Temperance societies formed throughout the first half of the 19th century, but the movement didn’t belong to women until the founding, in 1874, of the Women’s Christian Temperance Union (WCTU). The organization fought not only for temperance but held progressive positions on a broad range of other social issues, including prison reform, stricter anti-rape laws, municipal sanitation, free lunches, and labor rights. They also sought to curb so-called “vices” like prostitution. Their main focus, particularly at first, however, was to curtail the suffering of families at the mercy of alcohol.
There was something specifically female about this complaint. At a time when they couldn’t vote, divorce easily, own property, or in many cases hold jobs, women were dependent on men for their security. Marital rape was legal and prosecutions for rape and domestic violence were rare. The age of consent in some states was as low as ten. In many cases, women’s life chances, already woefully constrained by their gender, were all but destroyed by the alcoholic men in their lives.
And if they couldn’t beat ’em, they couldn’t join ’em, either: women chiefly bore responsibility for domestic life, and though some surely drank alcohol, heavy drinking among women was not socially acceptable. All this meant alcoholism could bring ruin to their homes and families and they couldn’t even blow off steam at the bar with their friends. (Spoken like an alcoholic, maybe. Full disclosure: I am one.)
In churches and halls across the country, on the subjects of abusive husbands, crushed dreams, and liquidated paychecks, they did not mince words. Their speeches were full-hearted and incredibly badass. Trapped in the grinding stress of my own relationship with an addict, I found it thrilling to read about these women who, like me, were unwitting bystanders to male self-destruction. The difference was that they had a whole movement.

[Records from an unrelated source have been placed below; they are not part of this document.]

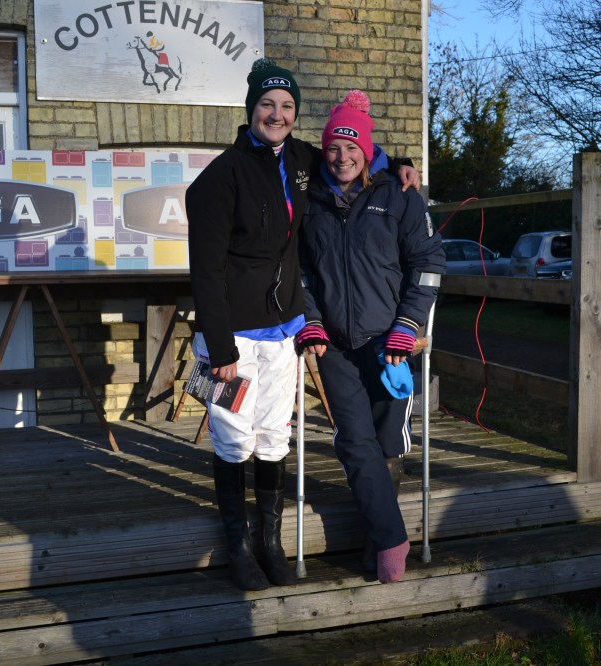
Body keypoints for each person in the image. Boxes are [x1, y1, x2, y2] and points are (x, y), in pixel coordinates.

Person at [185, 60, 420, 592]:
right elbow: (205, 270)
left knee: (273, 437)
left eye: (287, 107)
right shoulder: (219, 178)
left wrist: (401, 164)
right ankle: (238, 546)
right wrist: (218, 344)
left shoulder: (299, 160)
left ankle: (270, 542)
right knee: (232, 438)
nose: (278, 114)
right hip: (232, 338)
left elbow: (355, 157)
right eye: (268, 104)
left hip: (285, 332)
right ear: (250, 110)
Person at [296, 90, 446, 584]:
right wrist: (311, 319)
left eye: (351, 147)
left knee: (386, 438)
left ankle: (374, 533)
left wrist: (408, 326)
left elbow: (428, 262)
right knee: (354, 441)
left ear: (366, 149)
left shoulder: (398, 195)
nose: (341, 157)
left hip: (388, 341)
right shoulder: (309, 199)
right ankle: (389, 540)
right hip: (334, 342)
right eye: (333, 148)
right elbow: (299, 271)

“We did not dream that we had much to do but to weep and mourn in secret places over the misery Rum was creating,” said one Mrs. R. Ostrander, president of the Wisconsin Woman’s State Temperance Society. “But a new era has arisen and a brighter day has dawned. The call now is, WOMAN! be up and doing! Let your voice be heard, as certain as a trumpet’s sound.”
They even seemed to understand the self-hatred that powers and often sustains such unions. I nodded in somber agreement when I read Seneca Falls reformer Amelia Bloomer saying, “The idea of living with a drunkard is so abhorrent, so revolting to all the finer feelings of our nature, that a woman must fall very low before she can endure such companionship.”